This article shows why individuals can be indifferent to market conditions while choosing active management. It then discusses issues relating to active management and explains why the appropriate question to ask is how to take active exposure, not when to take such exposure.
The objective of active management is to beat the benchmark index. The outperformance or excess return comes from security selection and market timing. Security selection involves selecting securities that are expected to do better than other constituents in the benchmark index. Market timing refers to loading high beta stocks during market uptrend and low beta stocks during market downtrend. The skill lies in expecting market turns and tilting the portfolio accordingly.
Let us take a situation where the benchmark index generates 10 per cent in one year and the portfolio with a beta of 1.25 generates 15 per cent return above the risk-free rate during the same period. The investors should then expect the fund to generate 12.5 per cent (1.25 x 10 per cent), as it has 25 per cent higher risk than the benchmark index (beta 1.25). The alpha then is 2.5 percentage points — difference between the excess return over the risk-free rate and the beta-adjusted expected return.
Extending this logic, a portfolio with high beta stocks may be generating higher return to compensate for the higher associated risk. We, nevertheless, consider market timing because it is an important driver of active management and has the similar characteristics as alpha.
Now, market timing and security selection can generate excess returns in up and down markets. During market uptrend, the portfolio manager generates excess returns by outperforming the benchmark index. During downtrend, such excess return is generated by losing less than the index. If an individual believes in active management, taking active exposure is not so much dependent on market conditions as it is on selecting a manager who can generate excess returns.
ALPHA GAME
There are several characteristics of alpha that individuals should consider before deciding to take active exposure.
One, a portfolio manager can generate alpha due to luck or skill. Selecting the wrong manager would expose the individual's investment to high downside risk.
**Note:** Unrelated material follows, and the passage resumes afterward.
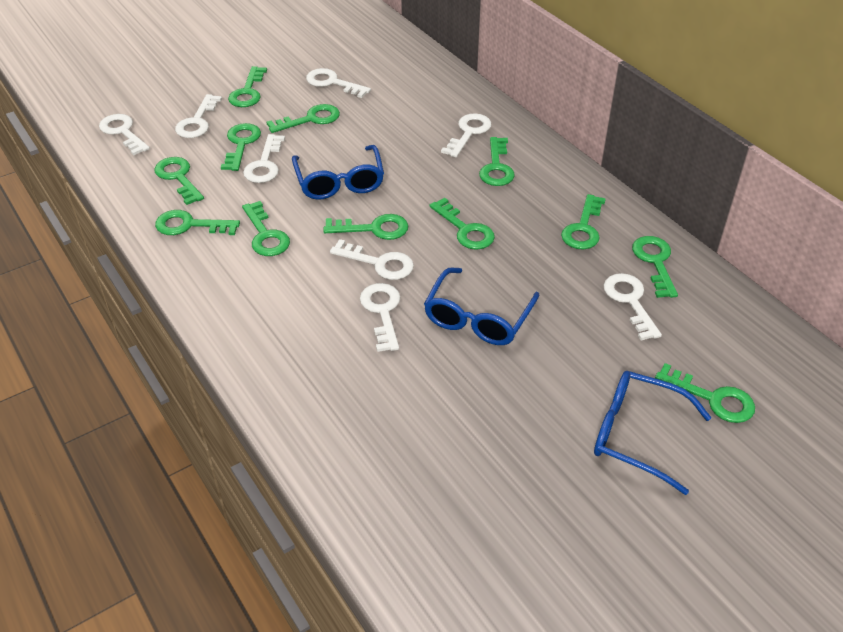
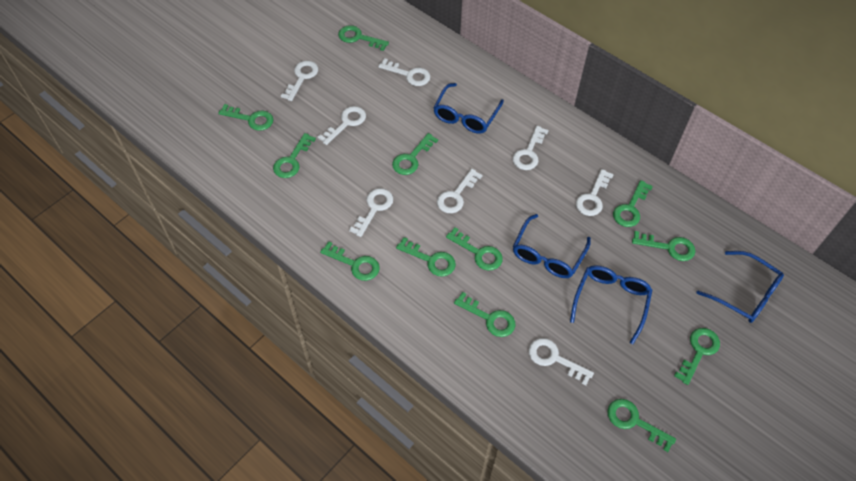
blue glasses: 3 -> 4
Two, alpha is a zero-sum game. This means a portfolio manager who generates positive excess returns is doing so at the expense of unsuccessful active manager(s) who have underperformed the benchmark index. Alpha is highly risky, though rewarding.
Three, alpha gradually fades when many professional managers or when large sums of money “chase” the same strategy. This means that active management would be gainful if a portfolio manager simultaneously pursues several alpha strategies or quickly introduces a new strategy to substitute a fading alpha strategy. An individual does not know a mutual fund's alpha strategy, as it is not disclosed in the fund's correspondence to investors.
Four, alpha is measured as the excess return over the benchmark index. Individuals choosing a diversified fund should ensure that the benchmark is appropriate. A wrong benchmark could underplay the fund's associated risk and magnify the alpha returns. An active fund ought to outperform in an up and down market. There are few alpha-generating managers who can boast of such performance. The risk of choosing the wrong manager increases when dispersion among active funds is higher. If one were to believe in active management, the right question would be how to choose an active fund, not when not to choose one.